** Material for this exercise follows **

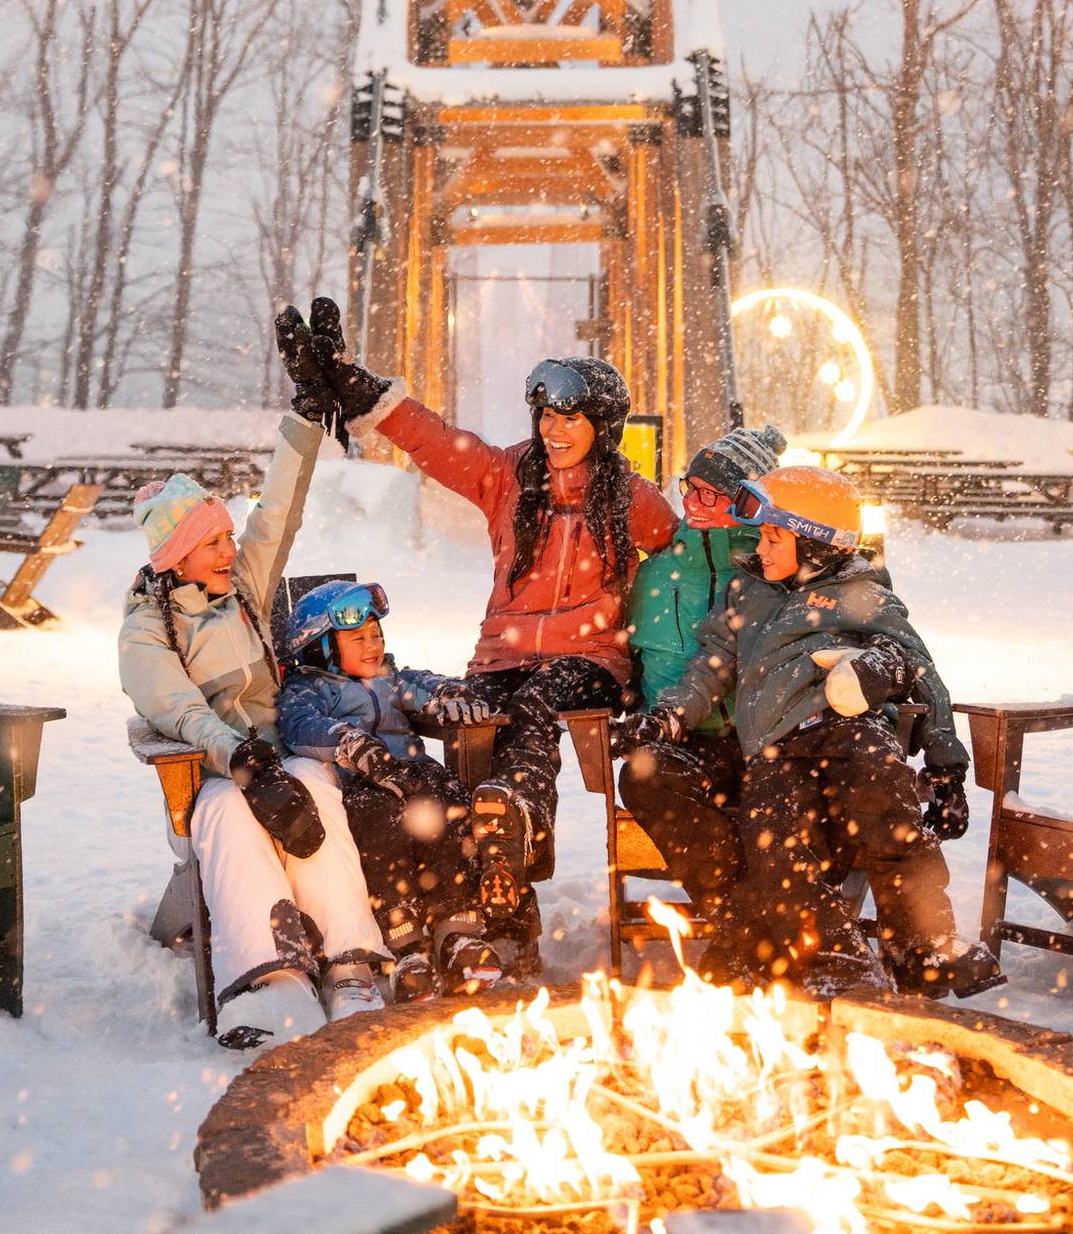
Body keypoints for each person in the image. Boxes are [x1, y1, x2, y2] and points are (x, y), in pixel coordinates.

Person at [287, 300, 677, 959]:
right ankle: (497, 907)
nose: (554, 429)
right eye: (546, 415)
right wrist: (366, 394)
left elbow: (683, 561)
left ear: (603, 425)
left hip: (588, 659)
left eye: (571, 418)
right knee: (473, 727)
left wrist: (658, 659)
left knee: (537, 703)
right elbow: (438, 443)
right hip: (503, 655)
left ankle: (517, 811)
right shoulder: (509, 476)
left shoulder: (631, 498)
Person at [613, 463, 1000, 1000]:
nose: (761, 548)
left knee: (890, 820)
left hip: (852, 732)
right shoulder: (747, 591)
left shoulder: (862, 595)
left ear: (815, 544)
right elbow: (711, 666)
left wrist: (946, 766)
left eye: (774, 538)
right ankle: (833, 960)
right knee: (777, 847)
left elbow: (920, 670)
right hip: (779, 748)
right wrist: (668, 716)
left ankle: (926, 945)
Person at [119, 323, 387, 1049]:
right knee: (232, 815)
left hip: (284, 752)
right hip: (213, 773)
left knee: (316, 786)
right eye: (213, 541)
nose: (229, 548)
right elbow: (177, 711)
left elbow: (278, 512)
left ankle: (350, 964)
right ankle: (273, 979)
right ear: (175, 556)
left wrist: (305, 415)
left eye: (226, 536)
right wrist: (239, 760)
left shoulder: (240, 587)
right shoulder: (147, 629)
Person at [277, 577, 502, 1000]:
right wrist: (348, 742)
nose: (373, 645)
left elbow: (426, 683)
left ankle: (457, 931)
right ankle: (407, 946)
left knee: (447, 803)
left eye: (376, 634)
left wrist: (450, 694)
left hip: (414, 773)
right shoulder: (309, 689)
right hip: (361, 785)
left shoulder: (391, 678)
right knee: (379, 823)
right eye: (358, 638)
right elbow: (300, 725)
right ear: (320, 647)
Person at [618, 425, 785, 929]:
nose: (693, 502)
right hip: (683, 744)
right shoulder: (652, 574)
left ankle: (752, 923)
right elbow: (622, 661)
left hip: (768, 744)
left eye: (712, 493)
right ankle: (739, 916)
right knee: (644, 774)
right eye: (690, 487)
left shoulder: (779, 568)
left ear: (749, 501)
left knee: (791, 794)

** End of Material for this exercise **

Your task is to copy each line from the material above that includes the word "ankle".

→ Solution to this problem
right ankle: (497, 907)
left ankle: (517, 811)
right ankle: (833, 960)
left ankle: (926, 945)
left ankle: (350, 964)
right ankle: (273, 979)
left ankle: (457, 931)
right ankle: (407, 946)
left ankle: (752, 923)
right ankle: (739, 916)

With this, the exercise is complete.